### DOCUMENT EXCERPT
=== Section Start ===
Scripture: Psalm 51:1-12
This psalm is a prayer for forgiveness by David after the prophet Nathan had spoken to him about his adultery with Bathsheba. David also had Bathsheba’s husband, Uriah, killed in battle so that he could take her as his wife. What does David’s prayer for forgiveness from his terrible sins offer to us in this Lenten Season?
“Create a pure heart in me, O God, and put a new loyal spirit in me.”
What led to this request? David pleads with God for His forgiveness, admitting his faults and sins for coveting Bathsheba, having sex with her (another man’s wife) and being the father of her child.
“You are right to judge me; you are justified in condemning me.
I have been evil from the time I was born; from the day of my
birth I have been sinful.”
Surely he means that he had the potential for such sin if there was an opportunity.
Are we like David? As humans, we are likely to have such human emotions and desires (dare I say faults) that may tempt us to sin—even if not in such a covetous way!
In the scripture passage, David was not going to repent and denounce his faults and sins until he was confronted with them by Nathan. Do we also only admit faults and sins when we are caught? Do we have the courage and the righteousness to never fault or sin? I think that it is part of the human condition to be tempted and occasionally falter. But the difference is what will we do then? Recognize the sin? Admit the sin to the injured parties? Apologize for the transgression? Ask forgiveness?
=== Section End ===
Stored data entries
=== Section Start ===
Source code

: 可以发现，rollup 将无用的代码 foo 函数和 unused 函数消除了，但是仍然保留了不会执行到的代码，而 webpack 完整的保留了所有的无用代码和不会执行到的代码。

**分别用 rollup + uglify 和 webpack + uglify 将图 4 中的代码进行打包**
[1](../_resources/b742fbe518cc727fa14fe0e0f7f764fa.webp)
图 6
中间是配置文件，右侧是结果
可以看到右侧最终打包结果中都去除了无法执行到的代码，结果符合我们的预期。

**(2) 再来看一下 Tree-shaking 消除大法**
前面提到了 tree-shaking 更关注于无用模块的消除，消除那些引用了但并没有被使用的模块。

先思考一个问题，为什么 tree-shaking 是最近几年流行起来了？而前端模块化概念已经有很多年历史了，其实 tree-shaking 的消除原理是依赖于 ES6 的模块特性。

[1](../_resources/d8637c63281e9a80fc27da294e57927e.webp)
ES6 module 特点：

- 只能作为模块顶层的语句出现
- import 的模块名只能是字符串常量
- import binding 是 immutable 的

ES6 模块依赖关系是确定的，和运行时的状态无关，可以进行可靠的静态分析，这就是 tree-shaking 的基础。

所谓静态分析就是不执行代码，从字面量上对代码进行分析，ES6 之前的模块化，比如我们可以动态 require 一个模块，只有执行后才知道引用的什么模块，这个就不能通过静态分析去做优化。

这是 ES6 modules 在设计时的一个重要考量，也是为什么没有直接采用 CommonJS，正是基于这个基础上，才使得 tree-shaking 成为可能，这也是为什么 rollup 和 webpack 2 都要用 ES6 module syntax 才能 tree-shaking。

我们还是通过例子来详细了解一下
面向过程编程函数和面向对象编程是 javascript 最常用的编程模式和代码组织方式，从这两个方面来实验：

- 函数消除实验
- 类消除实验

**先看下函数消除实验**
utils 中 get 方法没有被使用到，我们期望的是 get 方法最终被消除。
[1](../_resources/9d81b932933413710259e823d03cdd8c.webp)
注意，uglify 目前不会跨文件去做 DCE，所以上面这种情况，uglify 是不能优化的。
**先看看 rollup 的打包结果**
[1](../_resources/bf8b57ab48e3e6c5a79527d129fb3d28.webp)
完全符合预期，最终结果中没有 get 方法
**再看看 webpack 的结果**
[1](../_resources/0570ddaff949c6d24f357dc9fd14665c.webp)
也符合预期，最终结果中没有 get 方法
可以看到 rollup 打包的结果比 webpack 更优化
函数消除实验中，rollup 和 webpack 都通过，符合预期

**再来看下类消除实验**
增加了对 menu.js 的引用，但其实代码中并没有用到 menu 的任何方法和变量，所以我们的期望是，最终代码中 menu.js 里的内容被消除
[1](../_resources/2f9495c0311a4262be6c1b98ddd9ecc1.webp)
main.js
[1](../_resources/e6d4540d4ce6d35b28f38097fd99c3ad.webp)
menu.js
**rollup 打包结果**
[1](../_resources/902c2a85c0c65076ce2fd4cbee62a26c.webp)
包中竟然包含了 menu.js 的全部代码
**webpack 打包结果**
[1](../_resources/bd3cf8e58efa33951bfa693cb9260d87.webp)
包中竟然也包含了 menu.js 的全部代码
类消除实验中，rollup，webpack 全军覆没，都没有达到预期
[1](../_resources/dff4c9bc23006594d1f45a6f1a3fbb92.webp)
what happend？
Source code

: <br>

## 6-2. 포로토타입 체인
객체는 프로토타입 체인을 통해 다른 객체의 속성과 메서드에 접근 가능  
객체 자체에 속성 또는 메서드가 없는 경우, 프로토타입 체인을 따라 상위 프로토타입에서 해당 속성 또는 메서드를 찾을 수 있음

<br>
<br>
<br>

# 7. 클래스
=== Section End ===
### REQUIRED WORK
Print the passage of the reflection on Psalm 51 that opens with the words containing "Scripture: Psalm 51:1-12" and closes with "of her child.". The records were drawn from a separate source.

### RESPONSE AREA
Scripture: Psalm 51:1-12
This psalm is a prayer for forgiveness by David after the prophet Nathan had spoken to him about his adultery with Bathsheba. David also had Bathsheba’s husband, Uriah, killed in battle so that he could take her as his wife. What does David’s prayer for forgiveness from his terrible sins offer to us in this Lenten Season?
“Create a pure heart in me, O God, and put a new loyal spirit in me.”
What led to this request? David pleads with God for His forgiveness, admitting his faults and sins for coveting Bathsheba, having sex with her (another man’s wife) and being the father of her child.